▸ **What is needed**
Count the lines in the listing below that contain the word "chart", and give only that number.

▸ **Provided material**
◆ ◆ ◆ ◆ ◆

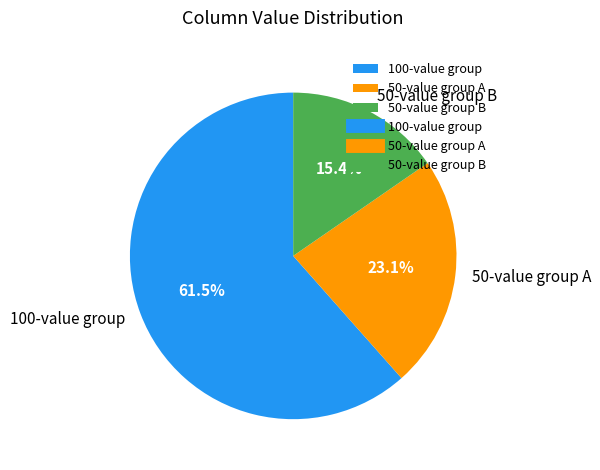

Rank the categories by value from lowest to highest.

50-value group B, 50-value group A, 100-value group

◆ ◆ ◆ ◆ ◆

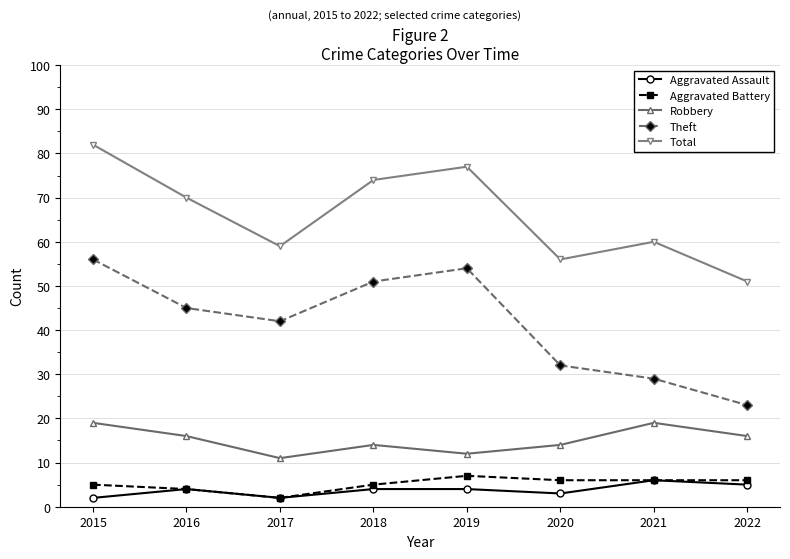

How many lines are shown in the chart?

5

◆ ◆ ◆ ◆ ◆

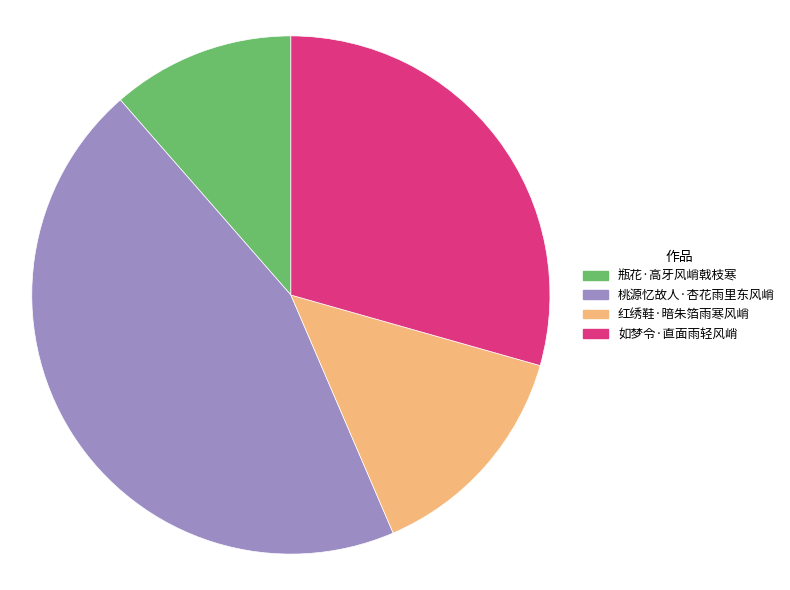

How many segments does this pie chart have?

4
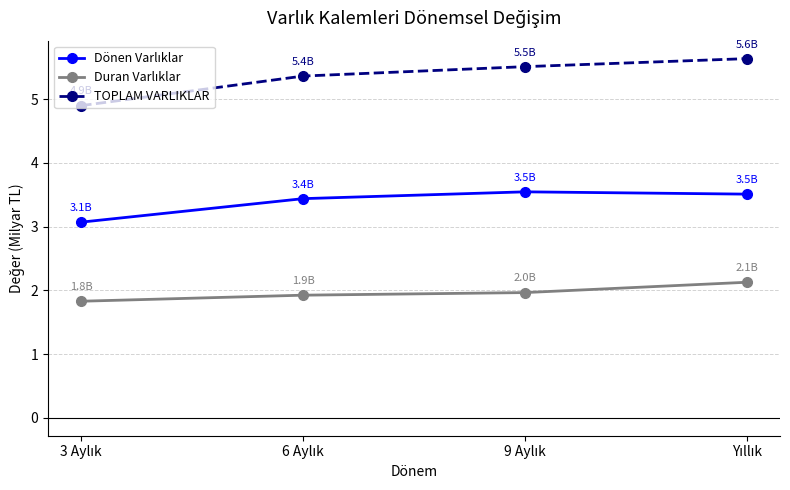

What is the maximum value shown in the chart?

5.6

◆ ◆ ◆ ◆ ◆

▸ **Reply to the exercise**
3